▶ **Description of the task**: The lines to repeat run from the one containing "COMMENTAIRES RÉCENTS" through the last line of the records below; repeat them exactly and give nothing more.

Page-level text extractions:
= = = = = = =

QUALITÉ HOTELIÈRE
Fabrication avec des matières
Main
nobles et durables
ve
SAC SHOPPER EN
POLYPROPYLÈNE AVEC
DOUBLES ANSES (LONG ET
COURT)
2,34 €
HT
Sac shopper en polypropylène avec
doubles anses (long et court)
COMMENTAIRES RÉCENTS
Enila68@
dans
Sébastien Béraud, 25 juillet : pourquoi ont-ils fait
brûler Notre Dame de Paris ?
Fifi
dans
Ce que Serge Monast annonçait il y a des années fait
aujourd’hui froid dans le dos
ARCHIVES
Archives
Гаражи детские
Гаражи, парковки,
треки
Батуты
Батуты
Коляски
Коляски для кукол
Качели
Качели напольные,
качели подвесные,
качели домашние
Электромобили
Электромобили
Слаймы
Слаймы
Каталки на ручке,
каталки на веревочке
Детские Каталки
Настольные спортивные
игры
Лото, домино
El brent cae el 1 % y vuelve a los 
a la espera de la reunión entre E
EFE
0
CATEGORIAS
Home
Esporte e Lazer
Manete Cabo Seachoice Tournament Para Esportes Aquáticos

= = = = = = =

▶ **Solution**:
COMMENTAIRES RÉCENTS
Enila68@
dans
Sébastien Béraud, 25 juillet : pourquoi ont-ils fait
brûler Notre Dame de Paris ?
Fifi
dans
Ce que Serge Monast annonçait il y a des années fait
aujourd’hui froid dans le dos
ARCHIVES
Archives
Гаражи детские
Гаражи, парковки,
треки
Батуты
Батуты
Коляски
Коляски для кукол
Качели
Качели напольные,
качели подвесные,
качели домашние
Электромобили
Электромобили
Слаймы
Слаймы
Каталки на ручке,
каталки на веревочке
Детские Каталки
Настольные спортивные
игры
Лото, домино
El brent cae el 1 % y vuelve a los 
a la espera de la reunión entre E
EFE
0
CATEGORIAS
Home
Esporte e Lazer
Manete Cabo Seachoice Tournament Para Esportes Aquáticos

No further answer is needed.